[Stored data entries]
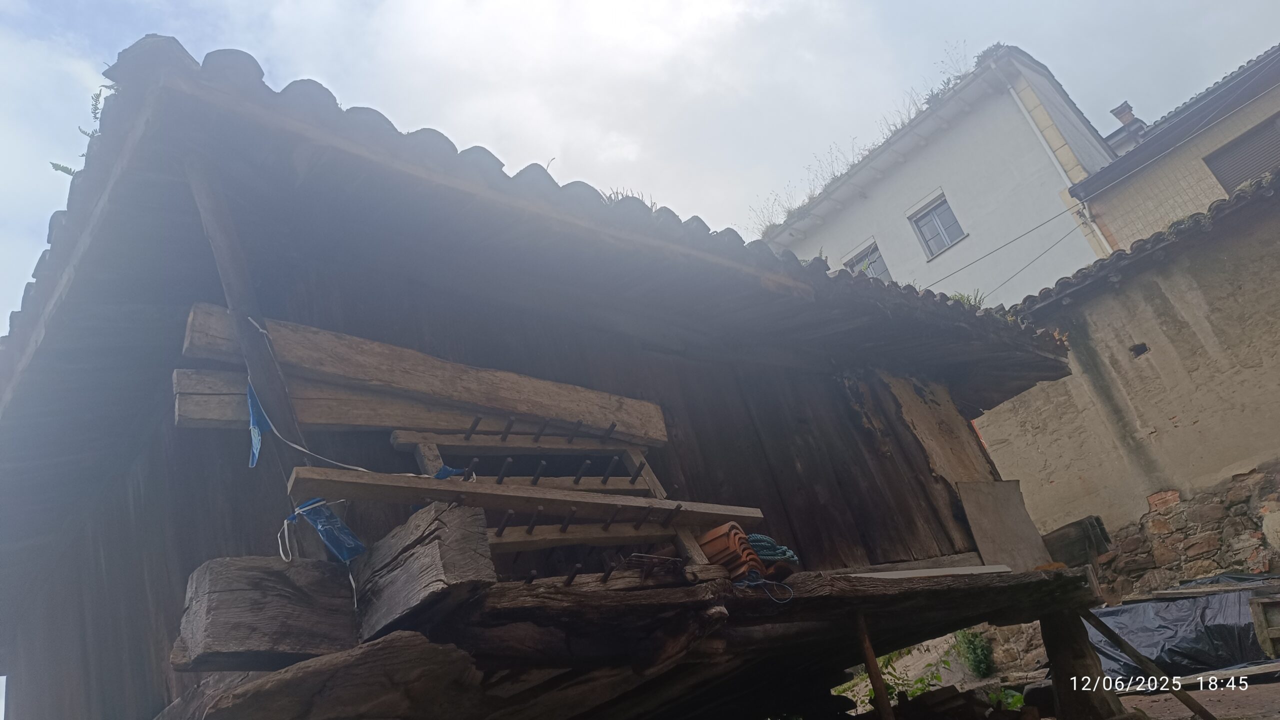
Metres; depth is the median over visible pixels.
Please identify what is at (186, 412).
wooden beam
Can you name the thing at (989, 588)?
wooden platform
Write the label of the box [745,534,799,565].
rope
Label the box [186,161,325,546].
wooden post
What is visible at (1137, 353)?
wall opening
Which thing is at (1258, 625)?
wooden frame
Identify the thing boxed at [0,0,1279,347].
sky
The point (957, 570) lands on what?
white board
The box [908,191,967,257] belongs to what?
window
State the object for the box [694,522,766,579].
roof tiles
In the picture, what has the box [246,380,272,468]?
blue plastic bag
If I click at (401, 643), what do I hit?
wooden beam
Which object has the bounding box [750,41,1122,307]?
white building
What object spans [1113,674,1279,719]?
dirt ground
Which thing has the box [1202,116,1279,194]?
shuttered window
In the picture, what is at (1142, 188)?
neighbouring house
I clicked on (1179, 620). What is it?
tarpaulin
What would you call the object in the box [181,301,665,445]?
wooden beam
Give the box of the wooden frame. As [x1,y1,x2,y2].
[1249,595,1279,656]
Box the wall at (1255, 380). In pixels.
[971,166,1279,596]
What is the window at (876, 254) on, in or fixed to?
in the white building
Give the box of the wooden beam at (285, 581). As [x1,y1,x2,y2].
[168,555,359,673]
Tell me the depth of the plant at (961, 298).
6.06 m
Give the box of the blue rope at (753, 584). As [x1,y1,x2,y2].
[737,571,794,602]
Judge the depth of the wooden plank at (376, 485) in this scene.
3.05 m
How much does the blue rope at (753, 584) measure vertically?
0.095 m
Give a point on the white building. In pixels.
(873, 197)
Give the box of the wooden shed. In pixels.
[0,42,1082,715]
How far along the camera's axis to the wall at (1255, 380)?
8.38 m
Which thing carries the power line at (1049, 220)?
attached to the white building
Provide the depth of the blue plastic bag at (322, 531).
2.97 m
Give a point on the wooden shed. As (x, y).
(165, 611)
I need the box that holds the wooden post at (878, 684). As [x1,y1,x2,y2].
[854,610,893,719]
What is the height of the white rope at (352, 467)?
0.370 m
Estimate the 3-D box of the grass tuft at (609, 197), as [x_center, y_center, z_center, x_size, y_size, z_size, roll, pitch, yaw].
[-0.080,-0.903,5.019,0.486,0.325,0.484,9,-31,-40]
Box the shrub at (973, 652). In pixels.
[952,628,994,676]
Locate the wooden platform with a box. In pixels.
[147,564,1096,719]
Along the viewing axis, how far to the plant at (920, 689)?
7.40 m
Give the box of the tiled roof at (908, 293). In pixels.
[0,38,1072,414]
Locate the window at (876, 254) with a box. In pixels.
[845,239,889,279]
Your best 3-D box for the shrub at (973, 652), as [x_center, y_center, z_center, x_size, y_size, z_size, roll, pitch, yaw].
[3.554,3.123,8.710,0.543,0.567,0.552,9,-31,-40]
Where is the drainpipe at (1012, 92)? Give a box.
[987,56,1114,261]
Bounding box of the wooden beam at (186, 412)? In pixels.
[174,367,493,432]
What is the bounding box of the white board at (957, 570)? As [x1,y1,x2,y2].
[853,564,1010,578]
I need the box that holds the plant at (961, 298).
[948,290,988,308]
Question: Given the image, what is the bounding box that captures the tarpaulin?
[1085,575,1279,681]
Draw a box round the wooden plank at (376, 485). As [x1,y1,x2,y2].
[287,464,757,527]
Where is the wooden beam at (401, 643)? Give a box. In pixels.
[177,629,483,719]
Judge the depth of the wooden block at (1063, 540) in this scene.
5.66 m
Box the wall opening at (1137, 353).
[1129,342,1148,356]
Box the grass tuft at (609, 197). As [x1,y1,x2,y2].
[605,187,658,209]
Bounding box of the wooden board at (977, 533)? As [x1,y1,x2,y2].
[956,479,1053,571]
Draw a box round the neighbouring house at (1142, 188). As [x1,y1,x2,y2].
[1065,43,1279,249]
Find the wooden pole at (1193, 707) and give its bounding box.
[1081,608,1215,719]
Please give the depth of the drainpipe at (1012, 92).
14.80 m
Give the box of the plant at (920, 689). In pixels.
[854,648,953,708]
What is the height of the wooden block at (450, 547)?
0.354 m
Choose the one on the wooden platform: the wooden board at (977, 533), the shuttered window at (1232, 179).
the wooden board at (977, 533)
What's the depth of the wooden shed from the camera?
3.62 m
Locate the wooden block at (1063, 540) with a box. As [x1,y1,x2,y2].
[1042,516,1110,566]
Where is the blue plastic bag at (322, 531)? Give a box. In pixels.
[284,498,365,561]
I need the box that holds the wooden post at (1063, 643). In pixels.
[1041,607,1125,719]
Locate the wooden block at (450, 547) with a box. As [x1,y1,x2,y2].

◆ **PROBLEM REQUIREMENTS**
What you should produce is an exact copy of the records, with the pictures left out.

◆ **REPLY**
Metres; depth is the median over visible pixels.
Please identify what is at (186, 412).
wooden beam
Can you name the thing at (989, 588)?
wooden platform
Write the label of the box [745,534,799,565].
rope
Label the box [186,161,325,546].
wooden post
What is visible at (1137, 353)?
wall opening
Which thing is at (1258, 625)?
wooden frame
Identify the thing boxed at [0,0,1279,347].
sky
The point (957, 570) lands on what?
white board
The box [908,191,967,257] belongs to what?
window
State the object for the box [694,522,766,579].
roof tiles
In the picture, what has the box [246,380,272,468]?
blue plastic bag
If I click at (401, 643), what do I hit?
wooden beam
Which object has the bounding box [750,41,1122,307]?
white building
What object spans [1113,674,1279,719]?
dirt ground
Which thing has the box [1202,116,1279,194]?
shuttered window
In the picture, what is at (1142, 188)?
neighbouring house
I clicked on (1179, 620). What is it?
tarpaulin
What would you call the object in the box [181,301,665,445]?
wooden beam
Give the box of the wooden frame. As [x1,y1,x2,y2].
[1249,595,1279,656]
Box the wall at (1255, 380). In pixels.
[971,166,1279,596]
What is the window at (876, 254) on, in or fixed to?
in the white building
Give the box of the wooden beam at (285, 581). As [x1,y1,x2,y2].
[168,555,359,673]
Tell me the depth of the plant at (961, 298).
6.06 m
Give the box of the blue rope at (753, 584). As [x1,y1,x2,y2].
[737,571,794,602]
Judge the depth of the wooden plank at (376, 485) in this scene.
3.05 m
How much does the blue rope at (753, 584) measure vertically?
0.095 m
Give a point on the white building. In pixels.
(873, 197)
Give the box of the wooden shed. In pixels.
[0,42,1082,715]
How far along the camera's axis to the wall at (1255, 380)?
8.38 m
Which thing carries the power line at (1049, 220)?
attached to the white building
Provide the depth of the blue plastic bag at (322, 531).
2.97 m
Give a point on the wooden shed. As (x, y).
(165, 611)
I need the box that holds the wooden post at (878, 684). As [x1,y1,x2,y2].
[854,610,893,719]
What is the height of the white rope at (352, 467)?
0.370 m
Estimate the 3-D box of the grass tuft at (609, 197), as [x_center, y_center, z_center, x_size, y_size, z_size, roll, pitch, yaw].
[-0.080,-0.903,5.019,0.486,0.325,0.484,9,-31,-40]
Box the shrub at (973, 652). In pixels.
[952,628,994,676]
Locate the wooden platform with a box. In pixels.
[147,564,1096,719]
Along the viewing axis, how far to the plant at (920, 689)?
7.40 m
Give the box of the tiled roof at (908, 293). In pixels.
[0,38,1072,414]
Locate the window at (876, 254) with a box. In pixels.
[845,239,889,279]
Your best 3-D box for the shrub at (973, 652), as [x_center, y_center, z_center, x_size, y_size, z_size, roll, pitch, yaw].
[3.554,3.123,8.710,0.543,0.567,0.552,9,-31,-40]
Where is the drainpipe at (1012, 92)? Give a box.
[987,56,1114,261]
Bounding box of the wooden beam at (186, 412)? In pixels.
[174,367,493,432]
What is the bounding box of the white board at (957, 570)? As [x1,y1,x2,y2].
[853,564,1010,578]
I need the box that holds the plant at (961, 298).
[948,290,988,308]
Question: Given the image, what is the bounding box that captures the tarpaulin?
[1085,575,1279,681]
Draw a box round the wooden plank at (376, 485). As [x1,y1,x2,y2].
[287,464,757,527]
Where is the wooden beam at (401, 643)? Give a box. In pixels.
[177,629,483,719]
Judge the depth of the wooden block at (1063, 540) in this scene.
5.66 m
Box the wall opening at (1137, 353).
[1129,342,1148,356]
Box the grass tuft at (609, 197). As [x1,y1,x2,y2].
[605,187,658,209]
Bounding box of the wooden board at (977, 533)? As [x1,y1,x2,y2].
[956,479,1053,571]
Draw a box round the neighbouring house at (1142, 188). As [x1,y1,x2,y2].
[1065,43,1279,249]
Find the wooden pole at (1193, 707) and give its bounding box.
[1081,608,1215,719]
Please give the depth of the drainpipe at (1012, 92).
14.80 m
Give the box of the plant at (920, 689). In pixels.
[854,648,953,708]
What is the height of the wooden block at (450, 547)?
0.354 m
Choose the one on the wooden platform: the wooden board at (977, 533), the shuttered window at (1232, 179).
the wooden board at (977, 533)
What's the depth of the wooden shed from the camera?
3.62 m
Locate the wooden block at (1063, 540) with a box. As [x1,y1,x2,y2].
[1042,516,1110,566]
Where is the blue plastic bag at (322, 531)? Give a box. In pixels.
[284,498,365,561]
I need the box that holds the wooden post at (1063, 643). In pixels.
[1041,607,1125,719]
Locate the wooden block at (450, 547) with a box. As [x1,y1,x2,y2].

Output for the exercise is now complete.